Data for this task ::
┄┄┄┄┄┄┄┄┄┄

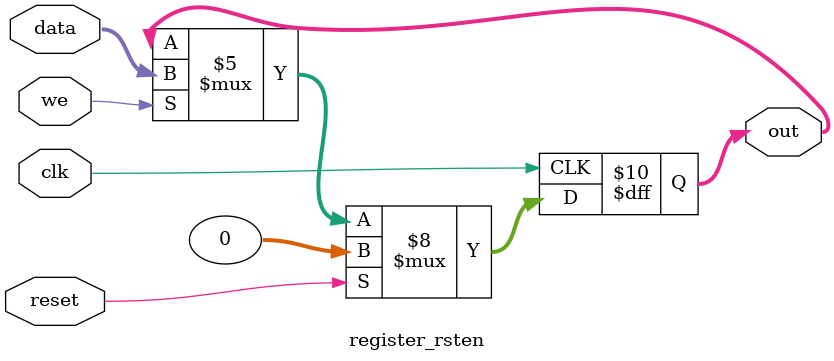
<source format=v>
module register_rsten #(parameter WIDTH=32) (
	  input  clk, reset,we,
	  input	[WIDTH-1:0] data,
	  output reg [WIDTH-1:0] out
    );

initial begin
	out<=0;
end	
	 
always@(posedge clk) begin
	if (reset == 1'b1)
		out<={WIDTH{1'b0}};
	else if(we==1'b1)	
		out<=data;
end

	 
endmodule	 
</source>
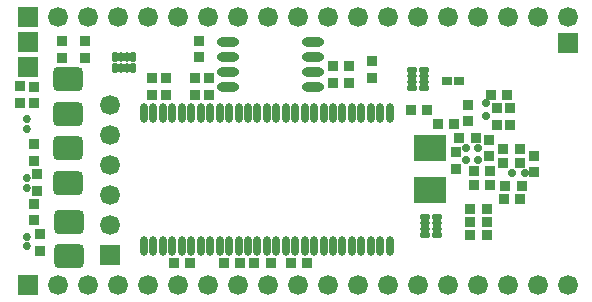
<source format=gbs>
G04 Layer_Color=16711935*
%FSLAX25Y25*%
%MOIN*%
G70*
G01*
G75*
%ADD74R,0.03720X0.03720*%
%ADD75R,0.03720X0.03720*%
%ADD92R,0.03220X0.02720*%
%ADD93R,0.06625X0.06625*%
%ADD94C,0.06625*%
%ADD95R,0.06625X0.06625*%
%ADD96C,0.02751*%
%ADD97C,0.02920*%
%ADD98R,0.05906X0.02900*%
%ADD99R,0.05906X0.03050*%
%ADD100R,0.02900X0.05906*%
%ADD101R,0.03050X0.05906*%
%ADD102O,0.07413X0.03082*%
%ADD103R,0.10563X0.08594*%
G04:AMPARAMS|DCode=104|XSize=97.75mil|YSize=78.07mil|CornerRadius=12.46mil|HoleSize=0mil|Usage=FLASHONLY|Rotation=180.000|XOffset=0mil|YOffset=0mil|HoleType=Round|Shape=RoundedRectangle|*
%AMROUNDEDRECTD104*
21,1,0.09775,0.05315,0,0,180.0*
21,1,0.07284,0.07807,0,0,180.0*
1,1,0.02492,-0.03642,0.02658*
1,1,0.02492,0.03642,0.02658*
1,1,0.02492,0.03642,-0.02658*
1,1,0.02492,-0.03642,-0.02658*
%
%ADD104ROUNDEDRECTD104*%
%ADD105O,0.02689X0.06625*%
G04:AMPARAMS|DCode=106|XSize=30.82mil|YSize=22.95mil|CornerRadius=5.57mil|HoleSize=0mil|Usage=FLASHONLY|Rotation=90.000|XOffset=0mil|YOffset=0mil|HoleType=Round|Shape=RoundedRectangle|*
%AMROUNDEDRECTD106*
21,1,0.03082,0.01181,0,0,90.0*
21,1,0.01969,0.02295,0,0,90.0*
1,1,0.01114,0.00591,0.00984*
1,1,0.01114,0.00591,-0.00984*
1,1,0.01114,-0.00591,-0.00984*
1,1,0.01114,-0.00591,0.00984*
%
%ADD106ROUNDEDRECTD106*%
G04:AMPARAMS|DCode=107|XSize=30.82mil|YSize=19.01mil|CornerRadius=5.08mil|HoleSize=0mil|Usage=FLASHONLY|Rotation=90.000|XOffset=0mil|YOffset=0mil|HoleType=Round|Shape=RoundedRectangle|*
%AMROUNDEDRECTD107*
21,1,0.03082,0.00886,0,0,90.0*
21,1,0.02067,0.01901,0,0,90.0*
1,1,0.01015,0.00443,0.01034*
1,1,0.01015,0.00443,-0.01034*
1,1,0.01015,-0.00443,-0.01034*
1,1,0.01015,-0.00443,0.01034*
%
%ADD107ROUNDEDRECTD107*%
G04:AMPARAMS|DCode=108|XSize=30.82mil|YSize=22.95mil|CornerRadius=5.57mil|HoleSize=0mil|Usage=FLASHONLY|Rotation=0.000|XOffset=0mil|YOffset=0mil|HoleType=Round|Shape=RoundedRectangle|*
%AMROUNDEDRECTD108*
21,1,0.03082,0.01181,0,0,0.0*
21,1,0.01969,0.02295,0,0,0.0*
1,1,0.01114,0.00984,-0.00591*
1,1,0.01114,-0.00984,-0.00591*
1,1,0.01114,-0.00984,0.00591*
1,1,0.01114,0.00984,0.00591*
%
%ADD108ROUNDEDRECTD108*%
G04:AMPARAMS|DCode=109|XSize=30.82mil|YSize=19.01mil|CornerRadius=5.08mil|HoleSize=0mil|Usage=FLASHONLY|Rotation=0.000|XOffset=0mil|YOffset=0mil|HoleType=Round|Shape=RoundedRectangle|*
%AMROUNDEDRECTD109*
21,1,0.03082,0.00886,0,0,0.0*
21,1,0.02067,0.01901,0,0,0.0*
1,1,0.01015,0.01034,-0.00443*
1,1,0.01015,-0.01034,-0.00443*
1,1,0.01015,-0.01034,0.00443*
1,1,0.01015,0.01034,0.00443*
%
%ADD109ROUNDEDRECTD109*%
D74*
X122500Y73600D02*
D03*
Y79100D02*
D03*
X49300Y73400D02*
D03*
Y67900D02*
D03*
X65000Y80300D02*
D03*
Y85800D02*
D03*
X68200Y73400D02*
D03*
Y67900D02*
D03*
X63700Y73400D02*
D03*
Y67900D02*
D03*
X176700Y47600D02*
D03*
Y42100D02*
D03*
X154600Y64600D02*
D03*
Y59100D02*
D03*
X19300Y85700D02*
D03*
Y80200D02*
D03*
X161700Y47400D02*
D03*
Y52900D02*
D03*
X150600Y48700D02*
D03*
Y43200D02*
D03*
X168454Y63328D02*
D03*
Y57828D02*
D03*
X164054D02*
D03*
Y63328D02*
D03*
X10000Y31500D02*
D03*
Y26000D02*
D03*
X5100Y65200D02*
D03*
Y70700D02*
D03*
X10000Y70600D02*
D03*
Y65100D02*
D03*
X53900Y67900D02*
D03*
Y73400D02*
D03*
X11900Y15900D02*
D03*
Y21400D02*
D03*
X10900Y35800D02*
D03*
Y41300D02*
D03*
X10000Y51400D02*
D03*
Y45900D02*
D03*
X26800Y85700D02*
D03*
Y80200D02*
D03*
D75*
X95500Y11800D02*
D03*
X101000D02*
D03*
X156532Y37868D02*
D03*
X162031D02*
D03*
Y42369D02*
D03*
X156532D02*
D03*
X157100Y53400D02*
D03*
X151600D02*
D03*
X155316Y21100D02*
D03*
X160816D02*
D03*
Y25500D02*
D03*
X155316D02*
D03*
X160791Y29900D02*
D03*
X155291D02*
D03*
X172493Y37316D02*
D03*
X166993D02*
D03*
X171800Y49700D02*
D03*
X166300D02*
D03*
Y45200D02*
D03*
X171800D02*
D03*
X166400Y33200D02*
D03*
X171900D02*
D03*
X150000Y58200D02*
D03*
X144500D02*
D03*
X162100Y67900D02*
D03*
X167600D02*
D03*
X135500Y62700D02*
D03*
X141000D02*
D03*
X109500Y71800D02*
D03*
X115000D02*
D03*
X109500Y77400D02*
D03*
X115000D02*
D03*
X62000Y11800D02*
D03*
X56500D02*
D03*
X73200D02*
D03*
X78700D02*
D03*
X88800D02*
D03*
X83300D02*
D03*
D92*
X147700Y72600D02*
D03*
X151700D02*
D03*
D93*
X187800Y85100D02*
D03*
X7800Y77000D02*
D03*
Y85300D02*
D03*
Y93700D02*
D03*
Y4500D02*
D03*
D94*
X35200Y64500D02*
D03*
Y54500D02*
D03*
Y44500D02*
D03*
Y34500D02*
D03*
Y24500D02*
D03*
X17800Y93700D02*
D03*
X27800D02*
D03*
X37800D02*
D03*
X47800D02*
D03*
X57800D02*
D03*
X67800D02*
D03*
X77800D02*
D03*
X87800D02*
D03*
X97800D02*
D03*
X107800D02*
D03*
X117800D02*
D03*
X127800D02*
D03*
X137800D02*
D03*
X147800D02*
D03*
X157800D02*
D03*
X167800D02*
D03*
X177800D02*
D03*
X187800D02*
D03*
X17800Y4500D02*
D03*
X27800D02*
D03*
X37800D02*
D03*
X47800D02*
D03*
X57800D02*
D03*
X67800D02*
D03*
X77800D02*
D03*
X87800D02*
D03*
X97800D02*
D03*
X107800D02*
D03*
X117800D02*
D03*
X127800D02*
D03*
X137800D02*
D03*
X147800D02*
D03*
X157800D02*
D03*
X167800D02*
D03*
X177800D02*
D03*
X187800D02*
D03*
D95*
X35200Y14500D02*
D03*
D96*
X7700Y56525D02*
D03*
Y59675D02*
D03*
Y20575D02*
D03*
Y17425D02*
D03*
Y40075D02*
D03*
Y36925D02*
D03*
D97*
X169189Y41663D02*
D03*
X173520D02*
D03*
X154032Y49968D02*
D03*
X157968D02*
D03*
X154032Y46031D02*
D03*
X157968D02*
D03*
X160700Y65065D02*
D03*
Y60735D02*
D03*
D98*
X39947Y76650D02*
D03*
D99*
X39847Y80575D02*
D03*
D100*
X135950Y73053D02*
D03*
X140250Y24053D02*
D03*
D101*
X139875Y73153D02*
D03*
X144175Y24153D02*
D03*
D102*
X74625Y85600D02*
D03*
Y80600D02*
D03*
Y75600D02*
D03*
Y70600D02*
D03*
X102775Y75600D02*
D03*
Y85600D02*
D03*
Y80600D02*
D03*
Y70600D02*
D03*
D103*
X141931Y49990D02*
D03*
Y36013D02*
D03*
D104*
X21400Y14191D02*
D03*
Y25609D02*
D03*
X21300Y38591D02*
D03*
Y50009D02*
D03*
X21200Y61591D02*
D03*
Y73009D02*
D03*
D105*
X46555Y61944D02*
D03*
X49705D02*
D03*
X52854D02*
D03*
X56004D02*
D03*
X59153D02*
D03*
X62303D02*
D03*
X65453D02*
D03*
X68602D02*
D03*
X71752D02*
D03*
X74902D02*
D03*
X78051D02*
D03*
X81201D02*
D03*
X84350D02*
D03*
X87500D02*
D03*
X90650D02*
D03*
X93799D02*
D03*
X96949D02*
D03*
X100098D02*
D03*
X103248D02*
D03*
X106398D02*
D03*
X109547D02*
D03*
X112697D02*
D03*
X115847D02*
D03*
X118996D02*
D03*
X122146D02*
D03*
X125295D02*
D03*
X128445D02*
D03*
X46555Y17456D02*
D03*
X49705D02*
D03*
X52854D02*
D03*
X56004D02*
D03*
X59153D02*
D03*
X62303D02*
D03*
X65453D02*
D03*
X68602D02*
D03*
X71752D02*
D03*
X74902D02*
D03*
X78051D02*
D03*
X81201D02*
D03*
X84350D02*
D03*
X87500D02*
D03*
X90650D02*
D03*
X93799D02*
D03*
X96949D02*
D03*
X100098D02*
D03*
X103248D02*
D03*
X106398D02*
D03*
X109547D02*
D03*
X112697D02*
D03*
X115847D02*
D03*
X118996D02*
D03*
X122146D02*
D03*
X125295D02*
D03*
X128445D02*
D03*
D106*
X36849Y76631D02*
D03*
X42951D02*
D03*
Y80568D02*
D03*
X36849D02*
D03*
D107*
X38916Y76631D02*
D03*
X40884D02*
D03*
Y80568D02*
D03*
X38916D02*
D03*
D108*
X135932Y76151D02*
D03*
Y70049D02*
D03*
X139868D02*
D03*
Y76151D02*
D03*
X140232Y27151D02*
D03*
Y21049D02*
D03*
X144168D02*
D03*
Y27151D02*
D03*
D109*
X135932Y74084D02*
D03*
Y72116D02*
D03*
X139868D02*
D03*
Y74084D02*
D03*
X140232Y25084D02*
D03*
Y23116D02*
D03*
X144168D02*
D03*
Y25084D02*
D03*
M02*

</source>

┄┄┄┄┄┄┄┄┄┄

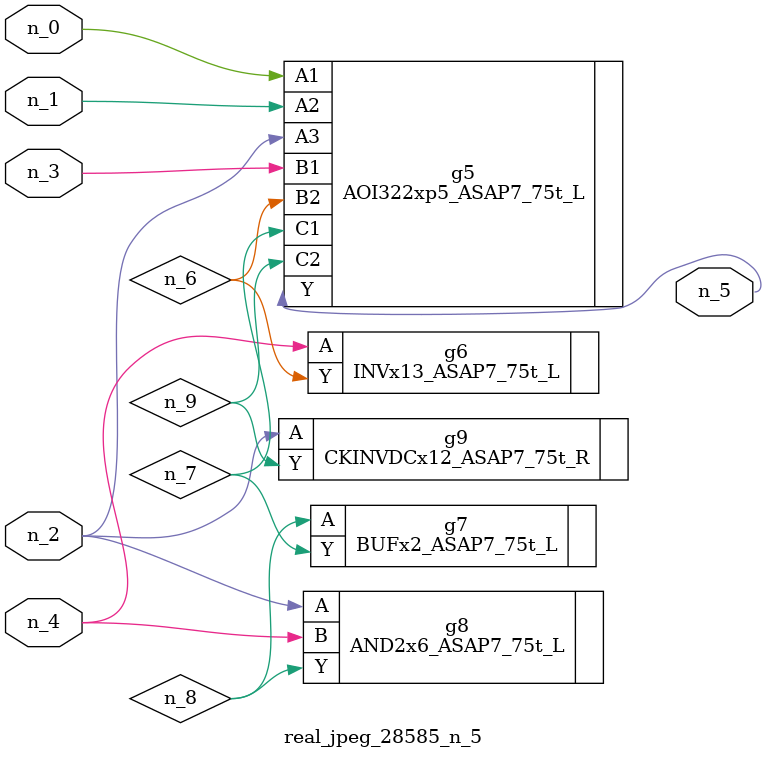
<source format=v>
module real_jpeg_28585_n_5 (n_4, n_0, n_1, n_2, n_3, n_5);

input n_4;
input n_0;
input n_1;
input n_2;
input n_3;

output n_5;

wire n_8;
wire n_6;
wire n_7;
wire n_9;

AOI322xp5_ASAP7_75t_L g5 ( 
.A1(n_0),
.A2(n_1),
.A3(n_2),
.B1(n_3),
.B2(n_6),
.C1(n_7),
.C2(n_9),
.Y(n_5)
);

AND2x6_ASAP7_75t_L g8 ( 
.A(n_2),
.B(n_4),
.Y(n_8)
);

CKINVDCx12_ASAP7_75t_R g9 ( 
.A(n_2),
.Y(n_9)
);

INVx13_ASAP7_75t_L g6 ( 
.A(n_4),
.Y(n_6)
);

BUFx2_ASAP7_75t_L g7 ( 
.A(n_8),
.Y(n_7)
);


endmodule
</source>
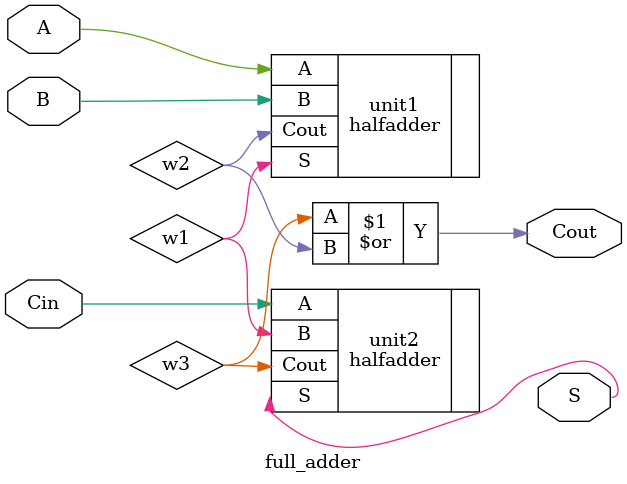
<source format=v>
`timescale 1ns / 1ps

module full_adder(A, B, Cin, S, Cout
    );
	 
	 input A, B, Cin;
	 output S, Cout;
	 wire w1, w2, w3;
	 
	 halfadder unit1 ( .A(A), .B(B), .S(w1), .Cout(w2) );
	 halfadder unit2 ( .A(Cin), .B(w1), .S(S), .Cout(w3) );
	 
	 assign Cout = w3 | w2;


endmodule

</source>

┄┄┄┄┄┄┄┄┄┄

Problem description :: Search the material above for "input". Pull out each line where it shows up.

Result of this exercise ::
	  input  clk, reset,we,
	  input	[WIDTH-1:0] data,
input n_4;
input n_0;
input n_1;
input n_2;
input n_3;
	 input A, B, Cin;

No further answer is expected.